**TASK DESCRIPTION**: Down to the last line, retype the records below exactly and skip the pictures.
------------------------------------------------
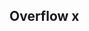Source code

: ## Overflow x


<!-- <values.overflowX> -->

<!-- </values.overflowX> -->

<!-- <variants.overflowX> -->

<!-- </variants.overflowX> -->
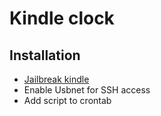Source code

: # Kindle clock

## Installation
- [Jailbreak kindle](http://www.mobileread.com/forums/forumdisplay.php?f=150)
- Enable Usbnet for SSH access
- Add script to crontab
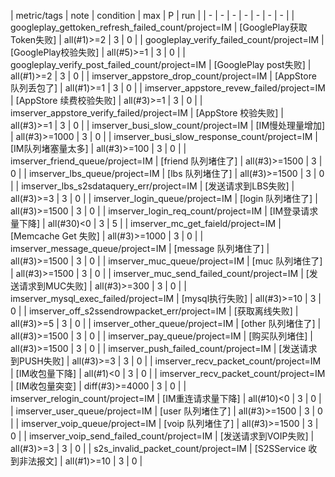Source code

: | metric/tags | note | condition | max | P | run | 
| - | - | - | - | - | - | - |
| googleplay_gettoken_refresh_failed_count/project=IM | [GooglePlay获取Token失败] | all(#1)>=2 | 3 | 0 |
| googleplay_verify_failed_count/project=IM | [GooglePlay校验失败] | all(#5)>=1 | 3 | 0 |
| googleplay_verify_post_failed_count/project=IM | [GooglePlay post失败] | all(#1)>=2 | 3 | 0 |
| imserver_appstore_drop_count/project=IM | [AppStore 队列丢包了] | all(#1)>=1 | 3 | 0 |
| imserver_appstore_revew_failed/project=IM | [AppStore 续费校验失败] | all(#3)>=1 | 3 | 0 |
| imserver_appstore_verify_failed/project=IM | [AppStore 校验失败] | all(#3)>=1 | 3 | 0 |
| imserver_busi_slow_count/project=IM | [IM慢处理量增加] | all(#3)>=1000 | 3 | 0 |
| imserver_busi_slow_response_count/project=IM | [IM队列堵塞量太多] | all(#3)>=100 | 3 | 0 |
| imserver_friend_queue/project=IM | [friend 队列堵住了] | all(#3)>=1500 | 3 | 0 |
| imserver_lbs_queue/project=IM | [lbs 队列堵住了] | all(#3)>=1500 | 3 | 0 |
| imserver_lbs_s2sdataquery_err/project=IM | [发送请求到LBS失败] | all(#3)>=3 | 3 | 0 |
| imserver_login_queue/project=IM | [login 队列堵住了] | all(#3)>=1500 | 3 | 0 |
| imserver_login_req_count/project=IM | [IM登录请求量下降] | all(#30)<0 | 3 | 5 |
| imserver_mc_get_faield/project=IM | [Memcache Get 失败] | all(#3)>=1000 | 3 | 0 |
| imserver_message_queue/project=IM | [message 队列堵住了] | all(#3)>=1500 | 3 | 0 |
| imserver_muc_queue/project=IM | [muc 队列堵住了] | all(#3)>=1500 | 3 | 0 |
| imserver_muc_send_failed_count/project=IM | [发送请求到MUC失败] | all(#3)>=300 | 3 | 0 |
| imserver_mysql_exec_failed/project=IM | [mysql执行失败] | all(#3)>=10 | 3 | 0 |
| imserver_off_s2ssendrowpacket_err/project=IM | [获取离线失败] | all(#3)>=5 | 3 | 0 |
| imserver_other_queue/project=IM | [other 队列堵住了] | all(#3)>=1500 | 3 | 0 |
| imserver_pay_queue/project=IM | [购买队列堵住] | all(#3)>=1500 | 3 | 0 |
| imserver_push_failed_count/project=IM | [发送请求到PUSH失败] | all(#3)>=3 | 3 | 0 |
| imserver_recv_packet_count/project=IM | [IM收包量下降] | all(#1)<0 | 3 | 0 |
| imserver_recv_packet_count/project=IM | [IM收包量突变] | diff(#3)>=4000 | 3 | 0 |
| imserver_relogin_count/project=IM | [IM重连请求量下降] | all(#10)<0 | 3 | 0 |
| imserver_user_queue/project=IM | [user 队列堵住了] | all(#3)>=1500 | 3 | 0 |
| imserver_voip_queue/project=IM | [voip 队列堵住了] | all(#3)>=1500 | 3 | 0 |
| imserver_voip_send_failed_count/project=IM | [发送请求到VOIP失败] | all(#3)>=3 | 3 | 0 |
| s2s_invalid_packet_count/project=IM | [S2SService 收到非法报文] | all(#1)>=10 | 3 | 0 |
------------------------------------------------
**OUTPUT BELOW**:
Source code

: ## Overflow x


<!-- <values.overflowX> -->

<!-- </values.overflowX> -->

<!-- <variants.overflowX> -->

<!-- </variants.overflowX> -->
Source code

: # Kindle clock

## Installation
- [Jailbreak kindle](http://www.mobileread.com/forums/forumdisplay.php?f=150)
- Enable Usbnet for SSH access
- Add script to crontab
Source code

: | metric/tags | note | condition | max | P | run | 
| - | - | - | - | - | - | - |
| googleplay_gettoken_refresh_failed_count/project=IM | [GooglePlay获取Token失败] | all(#1)>=2 | 3 | 0 |
| googleplay_verify_failed_count/project=IM | [GooglePlay校验失败] | all(#5)>=1 | 3 | 0 |
| googleplay_verify_post_failed_count/project=IM | [GooglePlay post失败] | all(#1)>=2 | 3 | 0 |
| imserver_appstore_drop_count/project=IM | [AppStore 队列丢包了] | all(#1)>=1 | 3 | 0 |
| imserver_appstore_revew_failed/project=IM | [AppStore 续费校验失败] | all(#3)>=1 | 3 | 0 |
| imserver_appstore_verify_failed/project=IM | [AppStore 校验失败] | all(#3)>=1 | 3 | 0 |
| imserver_busi_slow_count/project=IM | [IM慢处理量增加] | all(#3)>=1000 | 3 | 0 |
| imserver_busi_slow_response_count/project=IM | [IM队列堵塞量太多] | all(#3)>=100 | 3 | 0 |
| imserver_friend_queue/project=IM | [friend 队列堵住了] | all(#3)>=1500 | 3 | 0 |
| imserver_lbs_queue/project=IM | [lbs 队列堵住了] | all(#3)>=1500 | 3 | 0 |
| imserver_lbs_s2sdataquery_err/project=IM | [发送请求到LBS失败] | all(#3)>=3 | 3 | 0 |
| imserver_login_queue/project=IM | [login 队列堵住了] | all(#3)>=1500 | 3 | 0 |
| imserver_login_req_count/project=IM | [IM登录请求量下降] | all(#30)<0 | 3 | 5 |
| imserver_mc_get_faield/project=IM | [Memcache Get 失败] | all(#3)>=1000 | 3 | 0 |
| imserver_message_queue/project=IM | [message 队列堵住了] | all(#3)>=1500 | 3 | 0 |
| imserver_muc_queue/project=IM | [muc 队列堵住了] | all(#3)>=1500 | 3 | 0 |
| imserver_muc_send_failed_count/project=IM | [发送请求到MUC失败] | all(#3)>=300 | 3 | 0 |
| imserver_mysql_exec_failed/project=IM | [mysql执行失败] | all(#3)>=10 | 3 | 0 |
| imserver_off_s2ssendrowpacket_err/project=IM | [获取离线失败] | all(#3)>=5 | 3 | 0 |
| imserver_other_queue/project=IM | [other 队列堵住了] | all(#3)>=1500 | 3 | 0 |
| imserver_pay_queue/project=IM | [购买队列堵住] | all(#3)>=1500 | 3 | 0 |
| imserver_push_failed_count/project=IM | [发送请求到PUSH失败] | all(#3)>=3 | 3 | 0 |
| imserver_recv_packet_count/project=IM | [IM收包量下降] | all(#1)<0 | 3 | 0 |
| imserver_recv_packet_count/project=IM | [IM收包量突变] | diff(#3)>=4000 | 3 | 0 |
| imserver_relogin_count/project=IM | [IM重连请求量下降] | all(#10)<0 | 3 | 0 |
| imserver_user_queue/project=IM | [user 队列堵住了] | all(#3)>=1500 | 3 | 0 |
| imserver_voip_queue/project=IM | [voip 队列堵住了] | all(#3)>=1500 | 3 | 0 |
| imserver_voip_send_failed_count/project=IM | [发送请求到VOIP失败] | all(#3)>=3 | 3 | 0 |
| s2s_invalid_packet_count/project=IM | [S2SService 收到非法报文] | all(#1)>=10 | 3 | 0 |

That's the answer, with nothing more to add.